My hearth is brick, and the surround isn't totally flush to the brick to begin with (1/4" gaps here and there) so between the gaps and the mortar joints, there is a lot of potential for air loss (and based on what I've seen, this potential is being realized).

I fully plan on building a blockoff plate in the spring, with several inches of ceramic fiber on top of it. After chatting with a few people with the same insert as I have, it seems like I'm not seeing the performance they are, and I'm wondering if the lack of a blockoff plate is accelerating the cooling of the insert as well. Could this be the case, or am I hearing "fish that got away" tales from other owners? Loading the stove up (not dead full, but 3-4 decent sized splits) letting everything char at about 80%, then bringing it back to 20% or so, I can see a peak of around 550 (where it'll stay for maybe 45 minutes if I'm lucky) then a gradual drop to 350 or so about 2-3 hours after loading.

The insert runs 24x7 most days (I work at home) so I'm not real keen on pulling it for a day or two while I make a permanent plate. I was wondering if it would make sense for me to get some ceramic fiber now, and shove it around the flex where it passes through the damper, as a temporary fix until the end of the burning season. I know this wouldn't stop air infiltration (which is my real problem) but I thought it may slow it down a bit. If I remove the surround (which I can do in the morning before firing the stove up, while the surface is 150 or so) I can probably pull this off with very little hassle.

On a somewhat related note, this stove allows installation with varying amounts of stove sticking out into the room. It's currently installed as far in the fireplace as possible, but when I built the hearth I allowed quite a bit of extra room so I could eventually pull it out a bit if I wanted to. Would it make more sense from a heating point of view to pull it out a bit? I'm going to have the stove out anyhow to put in the blockoff plate, so I could kill two birds with one stone if this makes sense.

Thanks for a terrific forum, I've learned a lot in the past 1.5 years.

-Hal
 
I believe you could seal around the surround edges and that would also act as block off. At the very least cut down the draft if not eliminate it.
I know my Summit manual gives 2 options, seal around the surround, or install damper block off plate. If your just looking to temp until you can get the damper block off plate in. You can put some proper insulation (kawool, rock wool) arounf the surround edges.
 
HalJason said:
So, despite what my installer insisted, I now believe I need a blockoff plate. Install of my insert (Jotul Kennebec) was in Oct 2005 with full 25' flex liner, sealed at the top. The installer told me that this was the right way to do it, but after reading here since then, I'm convinced that he was dead wrong (on more than one count, but lets start here).

Stored records:

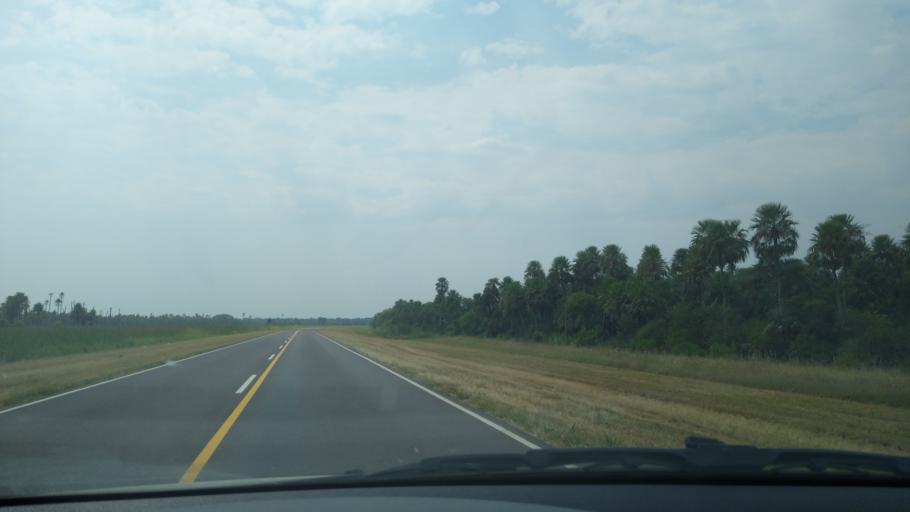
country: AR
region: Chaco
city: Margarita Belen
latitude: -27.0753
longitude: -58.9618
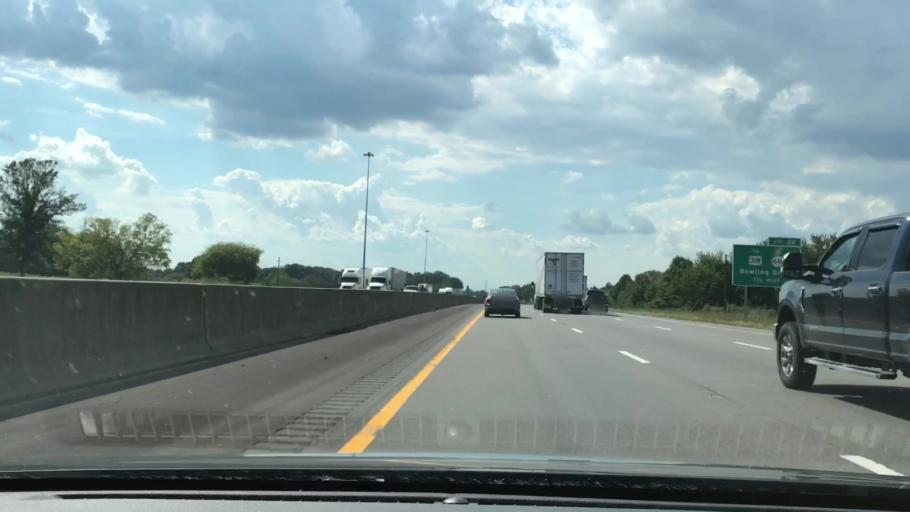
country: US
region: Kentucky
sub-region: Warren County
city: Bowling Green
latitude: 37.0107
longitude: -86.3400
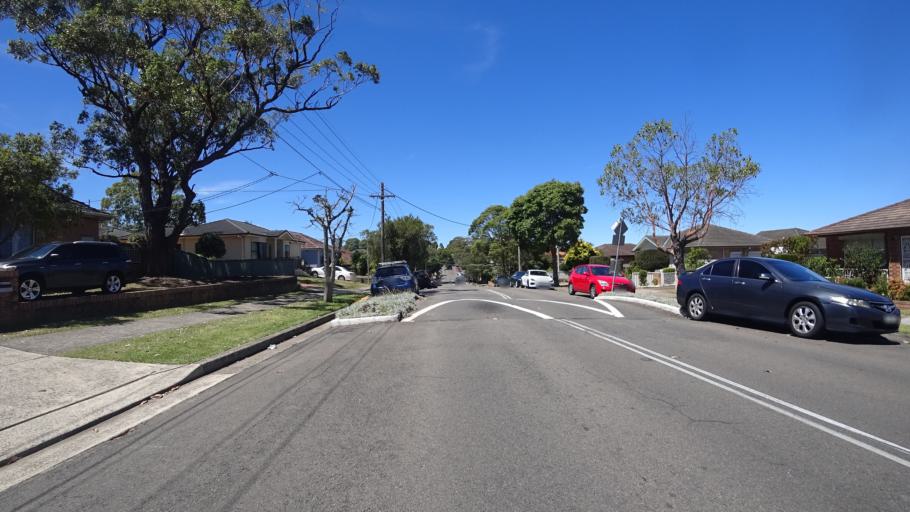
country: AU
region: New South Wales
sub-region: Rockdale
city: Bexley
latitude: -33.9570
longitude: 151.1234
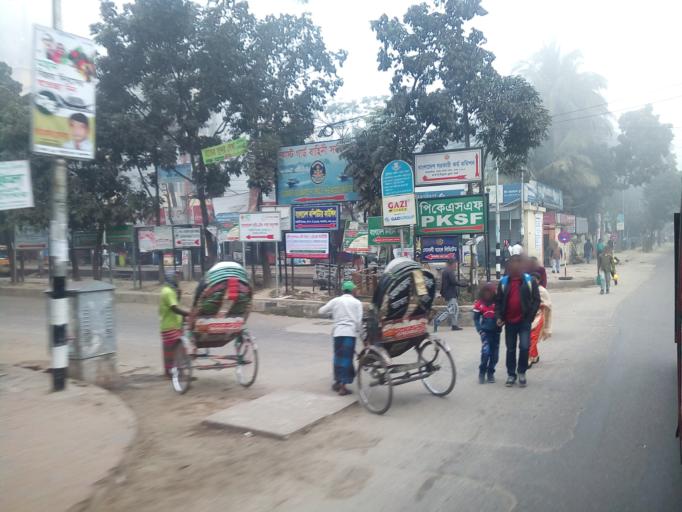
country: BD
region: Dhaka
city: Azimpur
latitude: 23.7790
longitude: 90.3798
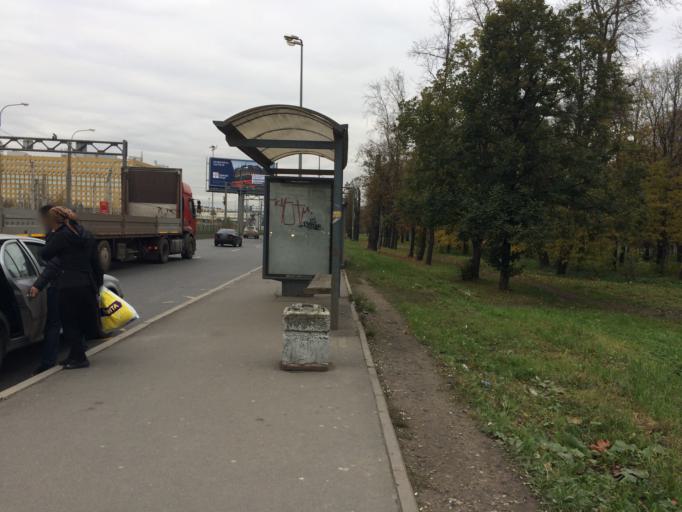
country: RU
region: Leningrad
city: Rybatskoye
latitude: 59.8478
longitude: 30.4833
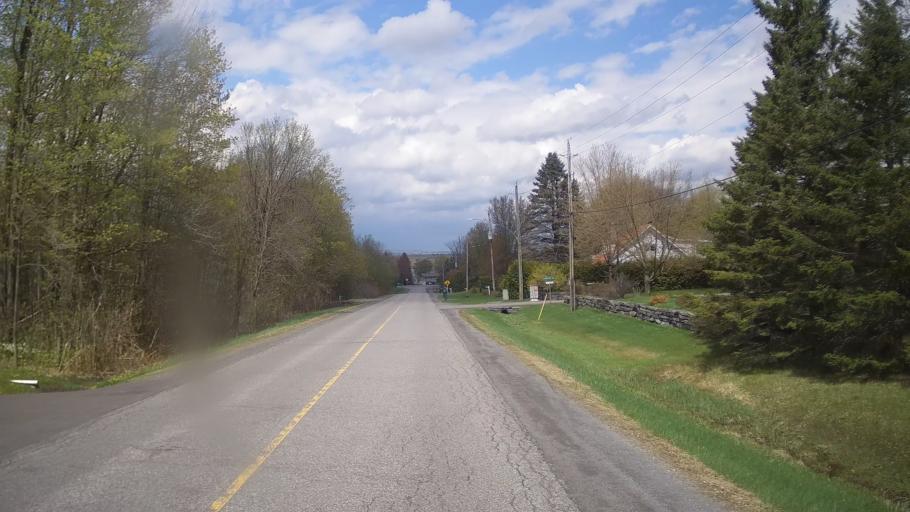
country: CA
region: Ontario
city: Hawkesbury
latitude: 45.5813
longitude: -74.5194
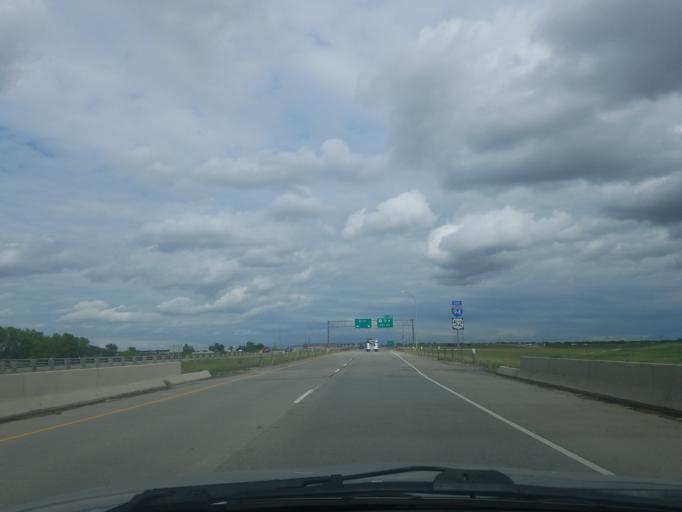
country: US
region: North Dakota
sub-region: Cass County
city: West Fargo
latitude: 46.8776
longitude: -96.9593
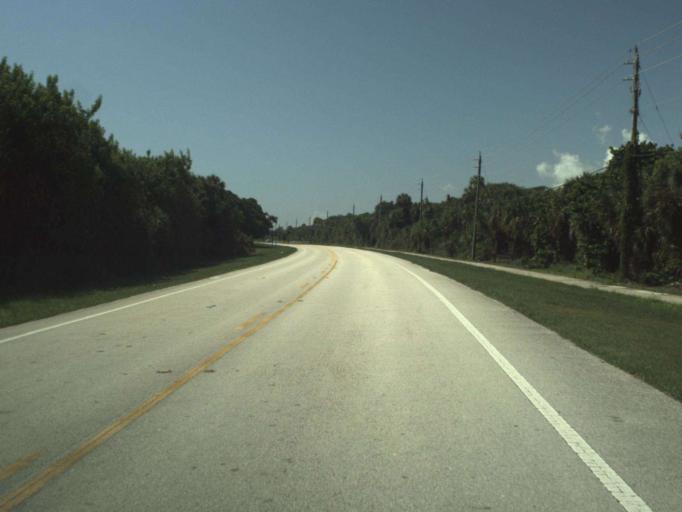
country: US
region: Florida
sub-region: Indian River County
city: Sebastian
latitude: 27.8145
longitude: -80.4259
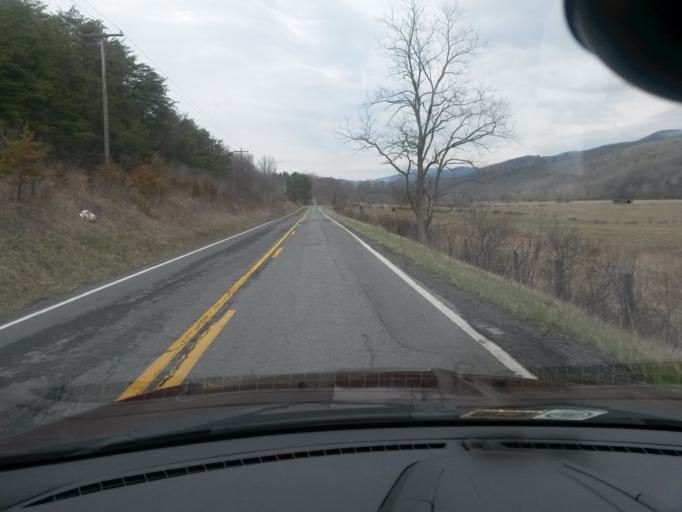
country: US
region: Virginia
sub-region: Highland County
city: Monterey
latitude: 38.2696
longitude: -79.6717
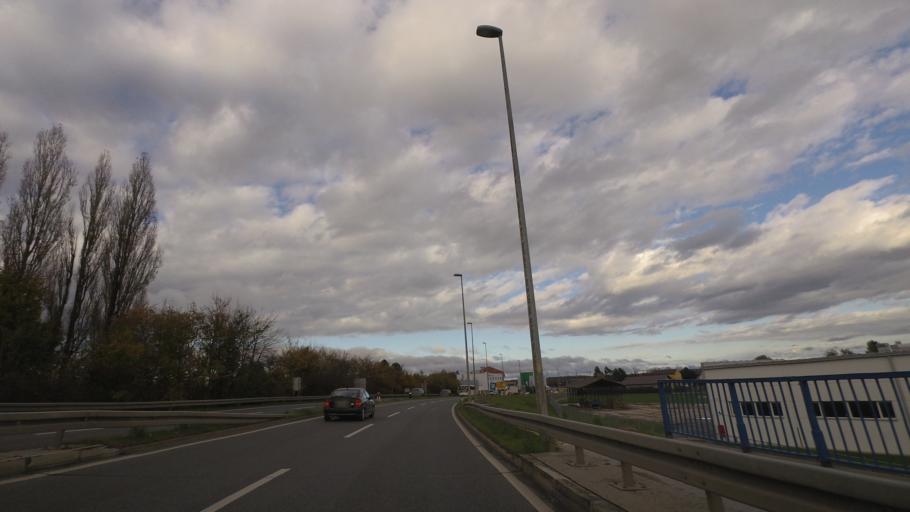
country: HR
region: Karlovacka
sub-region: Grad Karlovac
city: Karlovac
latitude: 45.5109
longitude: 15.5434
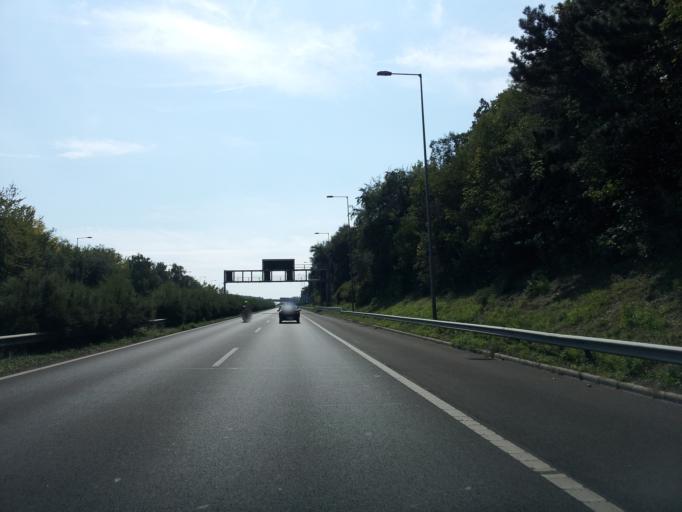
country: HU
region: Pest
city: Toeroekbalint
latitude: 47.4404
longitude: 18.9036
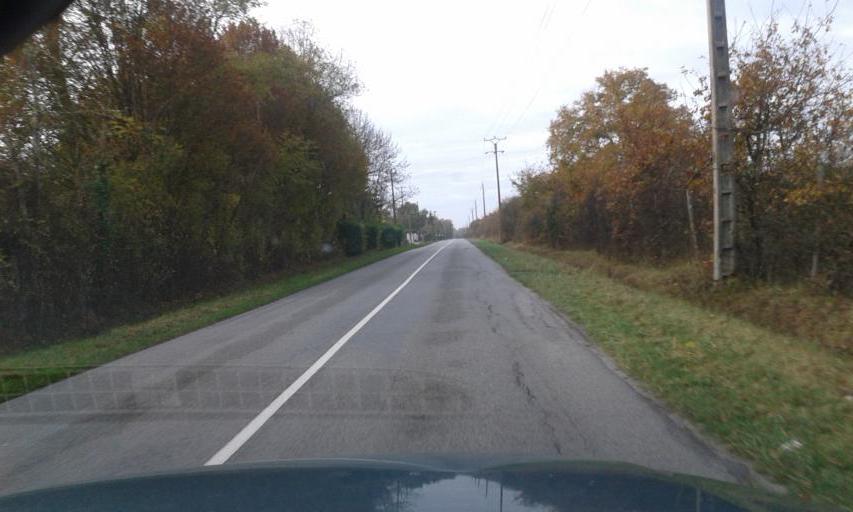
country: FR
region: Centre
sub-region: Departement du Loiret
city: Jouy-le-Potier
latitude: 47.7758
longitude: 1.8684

Written instruction 1:
Reproduce, word for word, the stretch of the insert post from "Thanks for a" through "not eliminate it.".
Written instruction 2:
According to the insert post, what insert was installed in October 2005?

Complete output 1:
Thanks for a terrific forum, I've learned a lot in the past 1.5 years.

-Hal
 
I believe you could seal around the surround edges and that would also act as block off. At the very least cut down the draft if not eliminate it.

Complete output 2:
A Jotul Kennebec.